About this task
Repeat the text lines from every one of the entries below word for word, and leave the pictures out of your answer.

++++++++

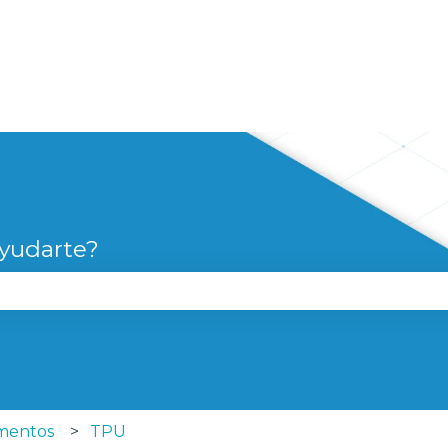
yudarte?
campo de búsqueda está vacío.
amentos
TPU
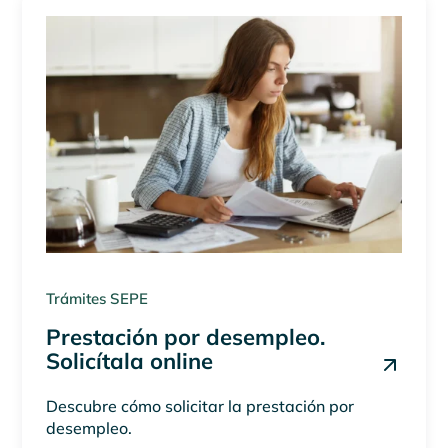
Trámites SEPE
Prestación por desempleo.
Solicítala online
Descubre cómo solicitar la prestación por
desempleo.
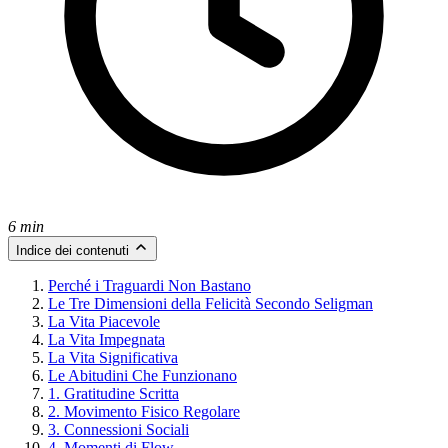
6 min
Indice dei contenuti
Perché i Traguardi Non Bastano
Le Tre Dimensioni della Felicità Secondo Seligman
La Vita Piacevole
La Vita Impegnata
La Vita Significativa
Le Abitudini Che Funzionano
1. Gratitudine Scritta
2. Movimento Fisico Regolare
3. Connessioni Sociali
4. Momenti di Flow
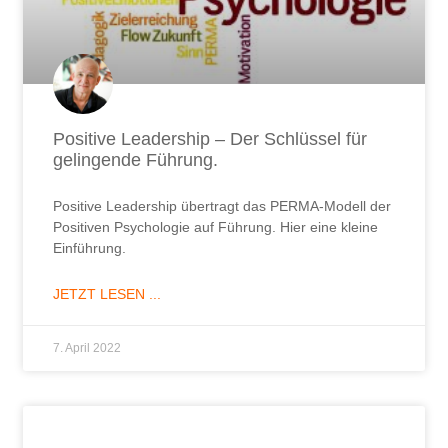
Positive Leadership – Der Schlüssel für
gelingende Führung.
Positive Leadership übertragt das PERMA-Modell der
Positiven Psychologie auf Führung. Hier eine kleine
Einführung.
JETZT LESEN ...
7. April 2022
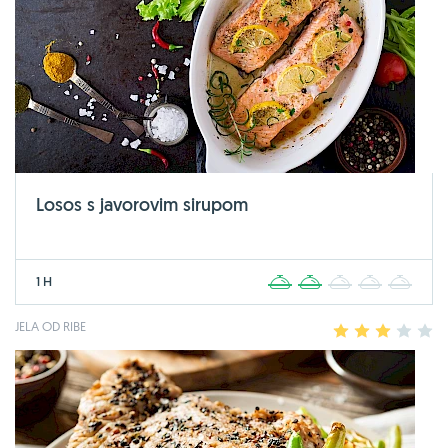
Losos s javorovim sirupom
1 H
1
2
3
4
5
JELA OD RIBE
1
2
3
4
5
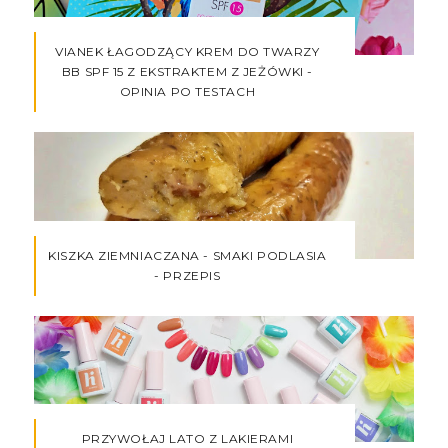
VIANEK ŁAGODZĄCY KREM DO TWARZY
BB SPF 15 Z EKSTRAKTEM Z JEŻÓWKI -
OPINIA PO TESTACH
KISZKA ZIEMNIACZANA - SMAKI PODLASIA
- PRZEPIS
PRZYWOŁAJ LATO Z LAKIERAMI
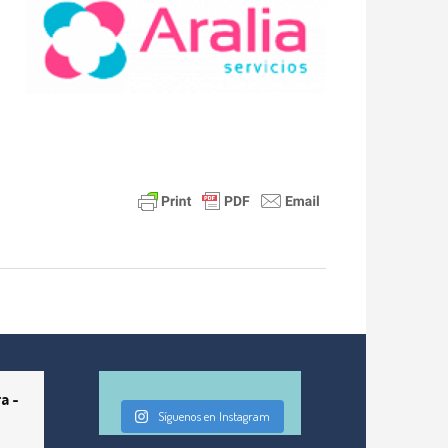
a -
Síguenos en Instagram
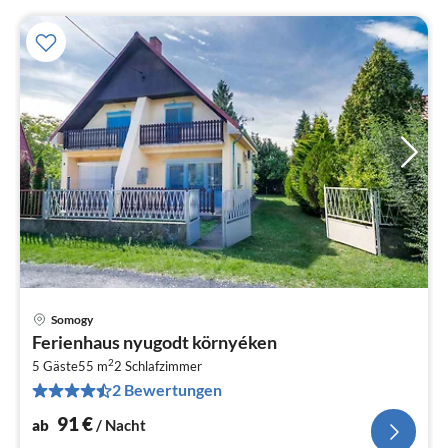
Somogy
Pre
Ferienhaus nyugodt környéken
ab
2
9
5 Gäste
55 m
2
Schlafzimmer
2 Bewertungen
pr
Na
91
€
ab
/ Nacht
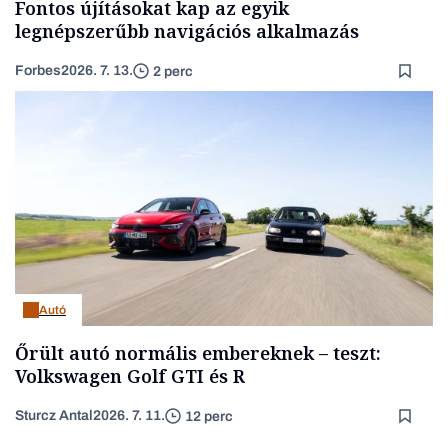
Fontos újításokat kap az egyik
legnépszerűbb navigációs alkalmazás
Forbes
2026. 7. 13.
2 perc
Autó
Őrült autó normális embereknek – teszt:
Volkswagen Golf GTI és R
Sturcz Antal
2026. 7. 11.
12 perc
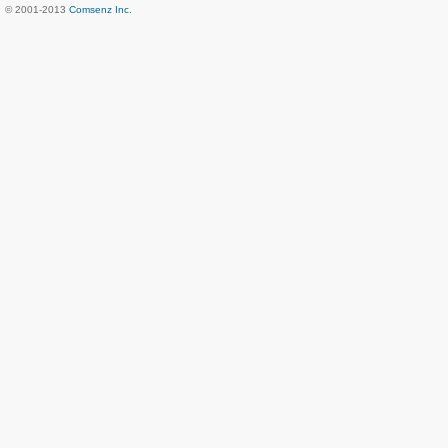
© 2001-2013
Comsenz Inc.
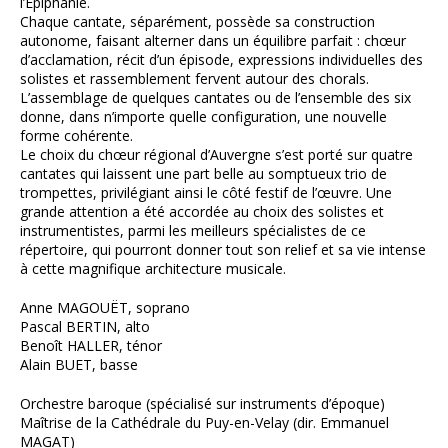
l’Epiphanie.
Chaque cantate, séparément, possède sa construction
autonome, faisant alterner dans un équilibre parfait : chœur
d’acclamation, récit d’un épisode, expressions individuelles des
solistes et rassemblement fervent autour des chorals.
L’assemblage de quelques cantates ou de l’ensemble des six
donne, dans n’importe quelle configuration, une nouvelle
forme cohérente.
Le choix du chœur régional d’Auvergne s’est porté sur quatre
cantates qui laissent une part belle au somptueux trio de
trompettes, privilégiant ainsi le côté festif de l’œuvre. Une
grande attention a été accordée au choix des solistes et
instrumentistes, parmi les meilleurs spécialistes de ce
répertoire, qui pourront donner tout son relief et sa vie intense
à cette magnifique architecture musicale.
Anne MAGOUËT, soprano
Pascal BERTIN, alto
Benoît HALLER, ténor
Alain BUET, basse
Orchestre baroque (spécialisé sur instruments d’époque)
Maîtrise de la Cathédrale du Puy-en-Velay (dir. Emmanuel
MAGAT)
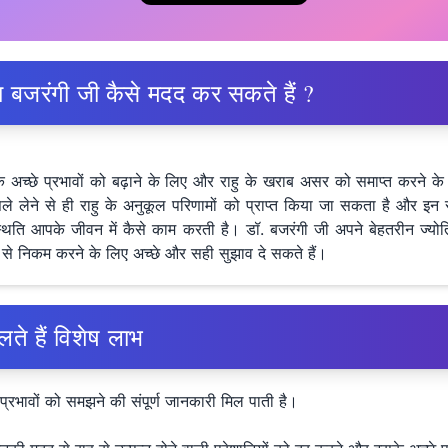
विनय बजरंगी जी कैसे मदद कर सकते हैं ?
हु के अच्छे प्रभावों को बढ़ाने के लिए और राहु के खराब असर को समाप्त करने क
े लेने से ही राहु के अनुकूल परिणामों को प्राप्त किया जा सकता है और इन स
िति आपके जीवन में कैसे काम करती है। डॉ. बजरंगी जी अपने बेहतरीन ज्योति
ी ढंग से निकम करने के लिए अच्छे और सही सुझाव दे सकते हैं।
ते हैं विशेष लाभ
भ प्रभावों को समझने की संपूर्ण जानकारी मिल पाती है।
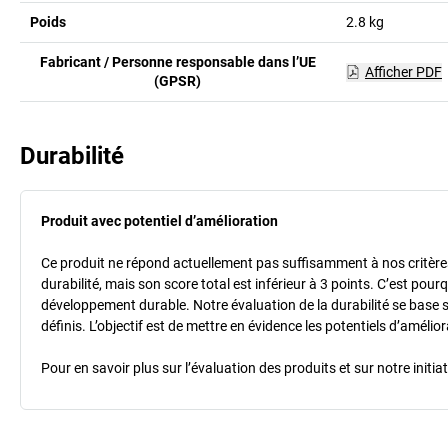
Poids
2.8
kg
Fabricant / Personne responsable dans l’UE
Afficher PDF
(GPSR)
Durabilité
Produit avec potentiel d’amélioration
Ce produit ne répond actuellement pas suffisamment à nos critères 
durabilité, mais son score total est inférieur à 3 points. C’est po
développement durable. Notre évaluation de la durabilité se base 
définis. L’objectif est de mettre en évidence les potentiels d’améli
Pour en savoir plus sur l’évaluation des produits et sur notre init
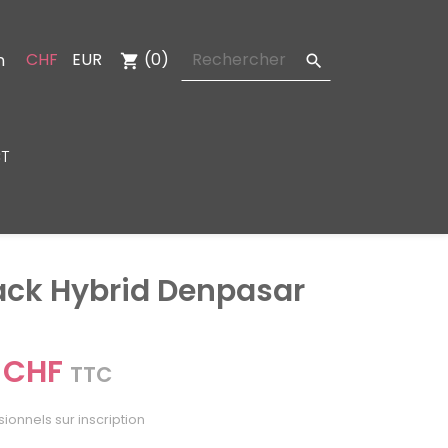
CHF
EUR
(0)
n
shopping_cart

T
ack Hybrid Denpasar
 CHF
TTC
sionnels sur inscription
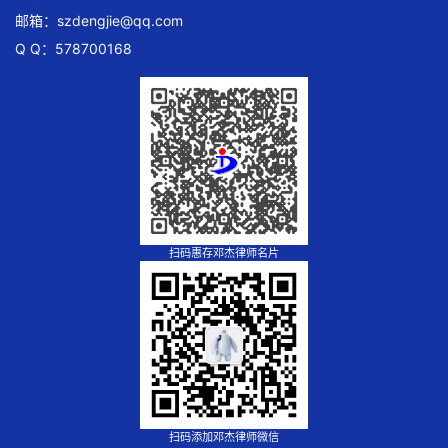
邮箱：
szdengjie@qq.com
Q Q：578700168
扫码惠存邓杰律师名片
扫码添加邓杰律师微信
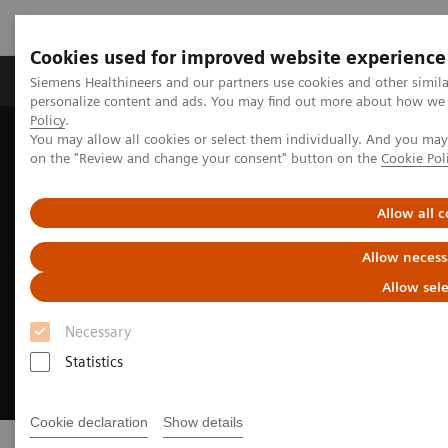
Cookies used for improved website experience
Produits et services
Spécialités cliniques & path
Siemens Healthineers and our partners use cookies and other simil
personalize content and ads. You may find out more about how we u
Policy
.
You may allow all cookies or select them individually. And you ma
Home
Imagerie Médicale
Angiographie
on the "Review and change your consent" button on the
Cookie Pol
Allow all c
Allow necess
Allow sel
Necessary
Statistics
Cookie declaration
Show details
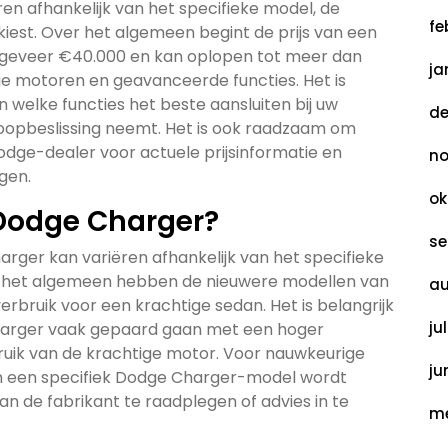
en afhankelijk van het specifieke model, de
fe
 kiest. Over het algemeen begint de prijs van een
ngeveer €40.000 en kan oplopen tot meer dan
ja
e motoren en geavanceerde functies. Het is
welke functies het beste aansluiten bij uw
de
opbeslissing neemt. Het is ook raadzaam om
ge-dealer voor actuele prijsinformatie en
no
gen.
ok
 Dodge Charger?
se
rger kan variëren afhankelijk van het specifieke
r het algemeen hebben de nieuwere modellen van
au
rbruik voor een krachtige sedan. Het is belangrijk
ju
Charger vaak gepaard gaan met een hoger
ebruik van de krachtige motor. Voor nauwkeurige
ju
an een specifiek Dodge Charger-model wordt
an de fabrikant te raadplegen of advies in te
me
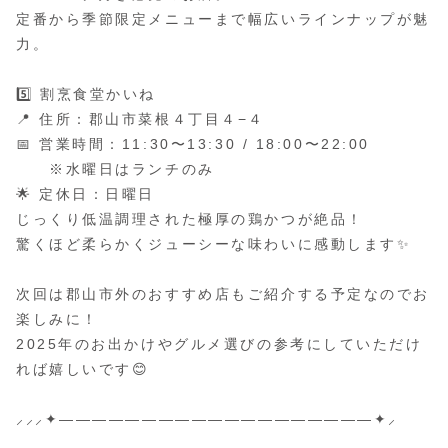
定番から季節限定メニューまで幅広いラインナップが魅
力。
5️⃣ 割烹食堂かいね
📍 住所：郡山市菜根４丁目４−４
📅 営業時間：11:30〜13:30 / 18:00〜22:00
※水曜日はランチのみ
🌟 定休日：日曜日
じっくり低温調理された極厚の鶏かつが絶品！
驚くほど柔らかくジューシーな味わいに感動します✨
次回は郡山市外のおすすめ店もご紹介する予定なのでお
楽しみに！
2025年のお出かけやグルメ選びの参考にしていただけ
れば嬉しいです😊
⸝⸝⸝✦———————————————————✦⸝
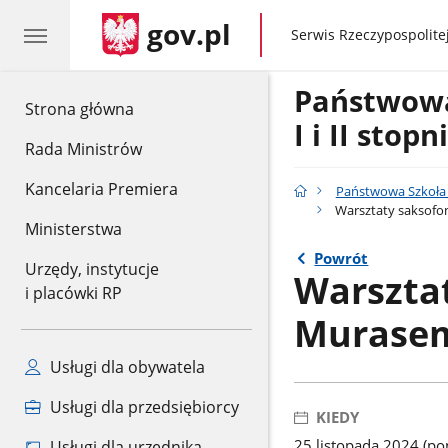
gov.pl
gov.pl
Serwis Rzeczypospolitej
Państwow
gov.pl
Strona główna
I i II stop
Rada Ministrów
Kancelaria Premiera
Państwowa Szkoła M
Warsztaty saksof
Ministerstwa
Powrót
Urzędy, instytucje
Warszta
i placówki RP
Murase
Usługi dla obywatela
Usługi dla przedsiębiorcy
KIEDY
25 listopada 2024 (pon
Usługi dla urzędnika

++++++++

Written response
yudarte?
campo de búsqueda está vacío.
amentos
TPU
Trámites SEPE
Prestación por desempleo.
Solicítala online
Descubre cómo solicitar la prestación por
desempleo.
6 min
Indice dei contenuti
Perché i Traguardi Non Bastano
Le Tre Dimensioni della Felicità Secondo Seligman
La Vita Piacevole
La Vita Impegnata
La Vita Significativa
Le Abitudini Che Funzionano
1. Gratitudine Scritta
2. Movimento Fisico Regolare
3. Connessioni Sociali
4. Momenti di Flow
Positive Leadership – Der Schlüssel für
gelingende Führung.
Positive Leadership übertragt das PERMA-Modell der
Positiven Psychologie auf Führung. Hier eine kleine
Einführung.
JETZT LESEN ...
7. April 2022
Losos s javorovim sirupom
1 H
1
2
3
4
5
JELA OD RIBE
1
2
3
4
5
VIANEK ŁAGODZĄCY KREM DO TWARZY
BB SPF 15 Z EKSTRAKTEM Z JEŻÓWKI -
OPINIA PO TESTACH
KISZKA ZIEMNIACZANA - SMAKI PODLASIA
- PRZEPIS
PRZYWOŁAJ LATO Z LAKIERAMI
a -
Síguenos en Instagram
Somogy
Pre
Ferienhaus nyugodt környéken
ab
2
9
5 Gäste
55 m
2
Schlafzimmer
2 Bewertungen
pr
Na
91
€
ab
/ Nacht
Fontos újításokat kap az egyik
legnépszerűbb navigációs alkalmazás
Forbes
2026. 7. 13.
2 perc
Autó
Őrült autó normális embereknek – teszt:
Volkswagen Golf GTI és R
Sturcz Antal
2026. 7. 11.
12 perc
© 2001-2013
Comsenz Inc.
l’Epiphanie.
Chaque cantate, séparément, possède sa construction
autonome, faisant alterner dans un équilibre parfait : chœur
d’acclamation, récit d’un épisode, expressions individuelles des
solistes et rassemblement fervent autour des chorals.
L’assemblage de quelques cantates ou de l’ensemble des six
donne, dans n’importe quelle configuration, une nouvelle
forme cohérente.
Le choix du chœur régional d’Auvergne s’est porté sur quatre
cantates qui laissent une part belle au somptueux trio de
trompettes, privilégiant ainsi le côté festif de l’œuvre. Une
grande attention a été accordée au choix des solistes et
instrumentistes, parmi les meilleurs spécialistes de ce
répertoire, qui pourront donner tout son relief et sa vie intense
à cette magnifique architecture musicale.
Anne MAGOUËT, soprano
Pascal BERTIN, alto
Benoît HALLER, ténor
Alain BUET, basse
Orchestre baroque (spécialisé sur instruments d’époque)
Maîtrise de la Cathédrale du Puy-en-Velay (dir. Emmanuel
MAGAT)
विनय बजरंगी जी कैसे मदद कर सकते हैं ?
हु के अच्छे प्रभावों को बढ़ाने के लिए और राहु के खराब असर को समाप्त करने क
े लेने से ही राहु के अनुकूल परिणामों को प्राप्त किया जा सकता है और इन स
िति आपके जीवन में कैसे काम करती है। डॉ. बजरंगी जी अपने बेहतरीन ज्योति
ी ढंग से निकम करने के लिए अच्छे और सही सुझाव दे सकते हैं।
ते हैं विशेष लाभ
भ प्रभावों को समझने की संपूर्ण जानकारी मिल पाती है।
Poids
2.8
kg
Fabricant / Personne responsable dans l’UE
Afficher PDF
(GPSR)
Durabilité
Produit avec potentiel d’amélioration
Ce produit ne répond actuellement pas suffisamment à nos critères 
durabilité, mais son score total est inférieur à 3 points. C’est po
développement durable. Notre évaluation de la durabilité se base 
définis. L’objectif est de mettre en évidence les potentiels d’améli
Pour en savoir plus sur l’évaluation des produits et sur notre init
CHF
EUR
(0)
n
shopping_cart

T
ack Hybrid Denpasar
 CHF
TTC
sionnels sur inscription
邮箱：
szdengjie@qq.com
Q Q：578700168
扫码惠存邓杰律师名片
扫码添加邓杰律师微信
Cookies used for improved website experience
Produits et services
Spécialités cliniques & path
Siemens Healthineers and our partners use cookies and other simil
personalize content and ads. You may find out more about how we u
Policy
.
You may allow all cookies or select them individually. And you ma
Home
Imagerie Médicale
Angiographie
on the "Review and change your consent" button on the
Cookie Pol
Allow all c
Allow necess
Allow sel
Necessary
Statistics
Cookie declaration
Show details
en afhankelijk van het specifieke model, de
fe
 kiest. Over het algemeen begint de prijs van een
ngeveer €40.000 en kan oplopen tot meer dan
ja
e motoren en geavanceerde functies. Het is
welke functies het beste aansluiten bij uw
de
opbeslissing neemt. Het is ook raadzaam om
ge-dealer voor actuele prijsinformatie en
no
gen.
ok
 Dodge Charger?
se
rger kan variëren afhankelijk van het specifieke
r het algemeen hebben de nieuwere modellen van
au
rbruik voor een krachtige sedan. Het is belangrijk
ju
Charger vaak gepaard gaan met een hoger
ebruik van de krachtige motor. Voor nauwkeurige
ju
an een specifiek Dodge Charger-model wordt
an de fabrikant te raadplegen of advies in te
me
定番から季節限定メニューまで幅広いラインナップが魅
力。
5️⃣ 割烹食堂かいね
📍 住所：郡山市菜根４丁目４−４
📅 営業時間：11:30〜13:30 / 18:00〜22:00
※水曜日はランチのみ
🌟 定休日：日曜日
じっくり低温調理された極厚の鶏かつが絶品！
驚くほど柔らかくジューシーな味わいに感動します✨
次回は郡山市外のおすすめ店もご紹介する予定なのでお
楽しみに！
2025年のお出かけやグルメ選びの参考にしていただけ
れば嬉しいです😊
⸝⸝⸝✦———————————————————✦⸝
gov.pl
gov.pl
Serwis Rzeczypospolitej
Państwow
gov.pl
Strona główna
I i II stop
Rada Ministrów
Kancelaria Premiera
Państwowa Szkoła M
Warsztaty saksof
Ministerstwa
Powrót
Urzędy, instytucje
Warszta
i placówki RP
Murase
Usługi dla obywatela
Usługi dla przedsiębiorcy
KIEDY
25 listopada 2024 (pon
Usługi dla urzędnika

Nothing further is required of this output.